## WHAT NEEDS TO BE DONE
Lay out the items from the line containing "the form 10,46." through the line containing "Observed time: 11,11", inclusive, as a two-column CSV with the headers input and output. Give one row per item, with its text and its answer each in a single quoted field and line breaks replaced by spaces.
------ DATA PROVIDED ------
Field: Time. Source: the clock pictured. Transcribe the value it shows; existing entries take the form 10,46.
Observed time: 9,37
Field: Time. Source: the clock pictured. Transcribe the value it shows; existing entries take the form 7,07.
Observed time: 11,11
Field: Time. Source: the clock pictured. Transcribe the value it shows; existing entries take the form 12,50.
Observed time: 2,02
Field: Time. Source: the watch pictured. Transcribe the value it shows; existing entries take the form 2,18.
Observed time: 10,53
------
------ DATA PROVIDED ------
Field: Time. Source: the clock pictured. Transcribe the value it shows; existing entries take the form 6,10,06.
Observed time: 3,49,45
------
## THE REPLY
input,output
"Field: Time. Source: the clock pictured. Transcribe the value it shows; existing entries take the form 10,46. Observed time:","9,37"
"Field: Time. Source: the clock pictured. Transcribe the value it shows; existing entries take the form 7,07. Observed time:","11,11"